Images have all the characteristics of symbols. We attend to them only in their capacity of meaning things and not encountered.
The best guarantee of their symbolic function is their tendency to become metaphorical. They are unable to “mean” things that only have a logical analogy to their primary meanings. For example, people consider a rose as a symbol of feminine beauty so readily that it is harder to associate roses with vegetables than with girls. Fire is a natural symbol of life and passion, though it is the one element in which nothing can live. Its mobility and flare, its heat and color, make it an irresistible symbol of all that is living, feeling, and active. Therefore, images are our readiest instruments for abstracting concepts from actual impressions. They are a spontaneous - embodiment of general ideas.

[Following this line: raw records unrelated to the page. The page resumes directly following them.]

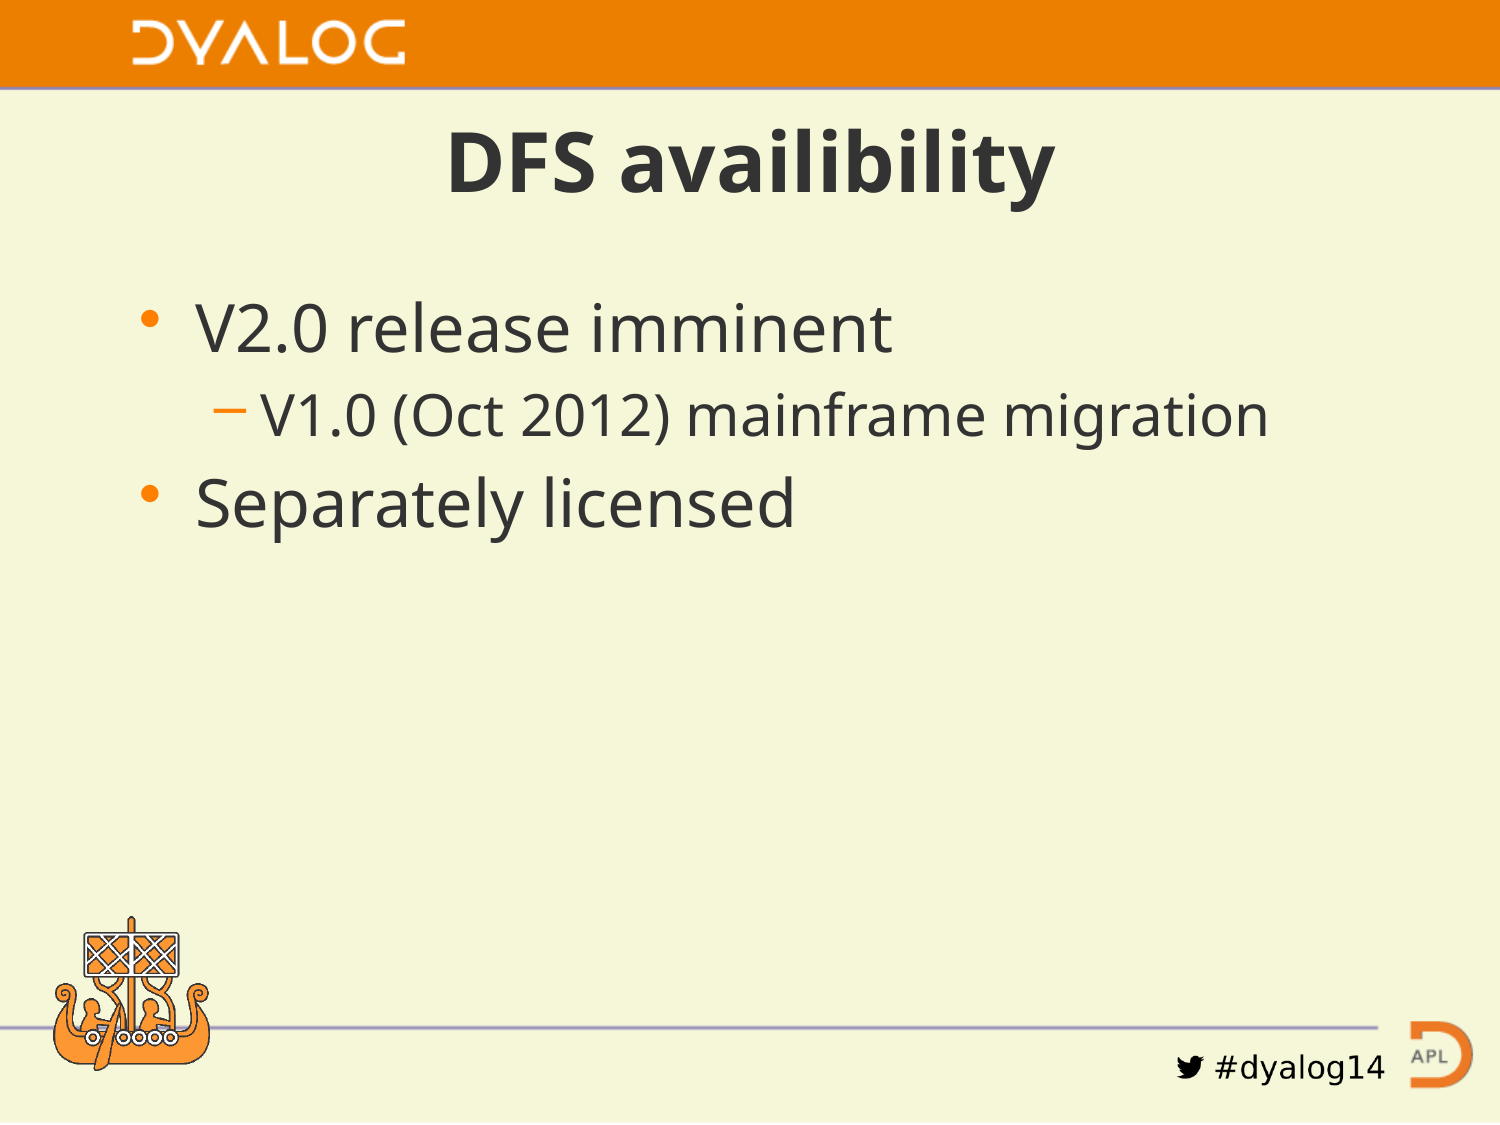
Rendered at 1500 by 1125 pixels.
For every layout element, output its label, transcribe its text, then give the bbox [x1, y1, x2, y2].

picture [0, 0, 1500, 1123]
list V2.0 release imminent V1.0 (Oct 2012) mainframe migration Separately licensed [123, 278, 1376, 917]
title DFS availibility [123, 101, 1376, 254]
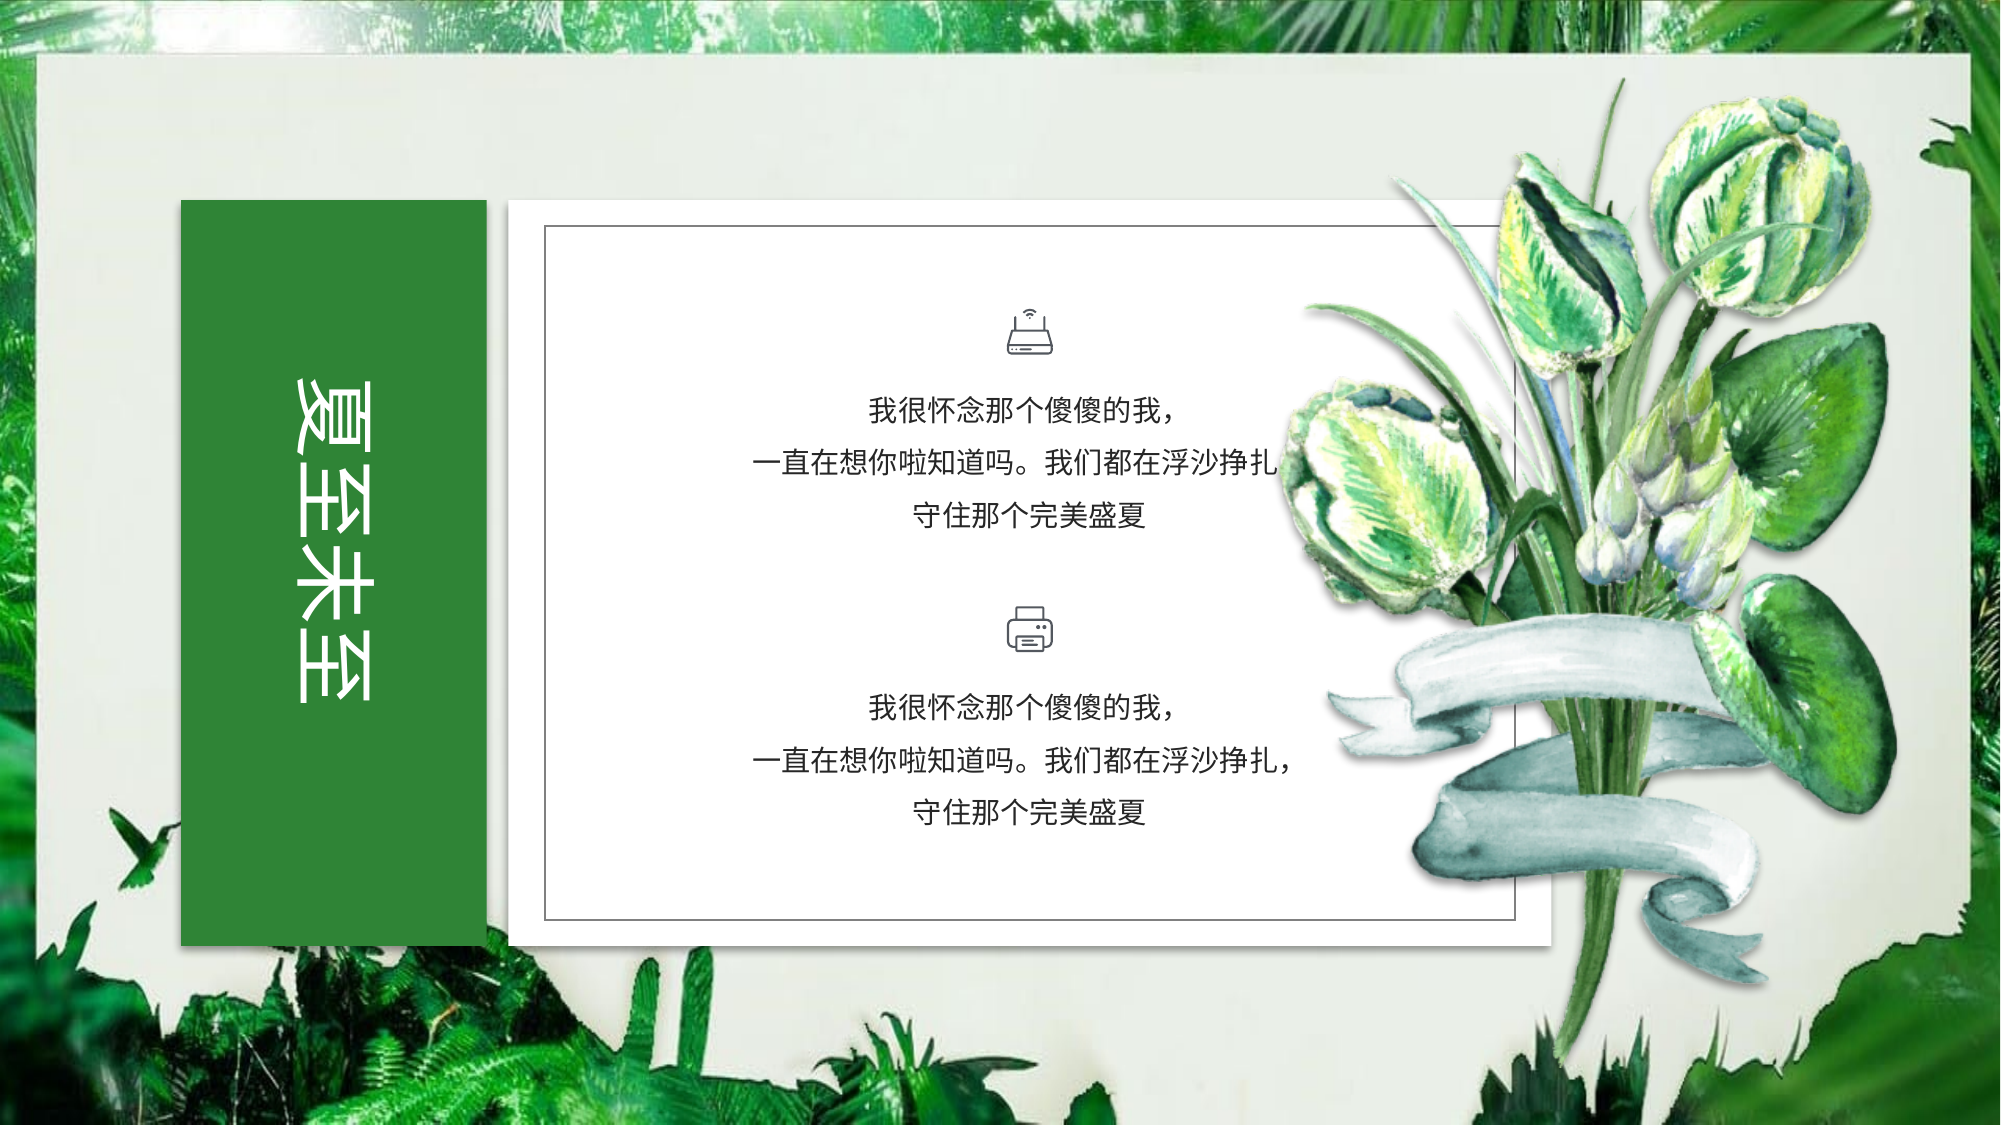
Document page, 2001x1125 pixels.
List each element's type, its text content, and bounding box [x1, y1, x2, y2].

text_box [507, 199, 1272, 947]
text_box [544, 225, 1272, 921]
picture [0, 0, 2001, 1125]
text_box 夏至未至 [0, 360, 395, 786]
text_box [180, 199, 488, 947]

The thing we do with images is to imagine a story; just as the first thing we do with words is to make a statement.
The making of images is the mode of our uneducated thinking, and stories are its earliest product. We think of things happening; we see with the minds’ eye the shoes we would like to buy, and the transaction of buying them. Pictures and stories are the mind’s stock and trade.
Fantasies, like all symbols, are derived from specific experiences. But like the original perception, any item that sticks in the mind is spontaneously abstracted and used symbolically to represent a whole kind of actual happenings. Everything that is perceived is mostly retained in memory and called up in imagination when it occurs again.
The symbolic status of fantasies is genuine by the regularity with which they follow certain basic laws of symbols. Like words and images they tend to convey metaphysical meanings.

Metaphor is the law of growth of every symbol. It is attested by the fact that the lowest products of the brain are metaphorical fantasies which are symbolic of dreams.